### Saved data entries

____

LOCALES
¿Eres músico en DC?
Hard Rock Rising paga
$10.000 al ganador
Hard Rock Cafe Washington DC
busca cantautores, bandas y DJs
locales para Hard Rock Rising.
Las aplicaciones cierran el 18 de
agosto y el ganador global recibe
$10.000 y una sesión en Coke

____

### Task prompt
I would like you to output every record exactly as written.

### Response box
LOCALES
¿Eres músico en DC?
Hard Rock Rising paga
$10.000 al ganador
Hard Rock Cafe Washington DC
busca cantautores, bandas y DJs
locales para Hard Rock Rising.
Las aplicaciones cierran el 18 de
agosto y el ganador global recibe
$10.000 y una sesión en Coke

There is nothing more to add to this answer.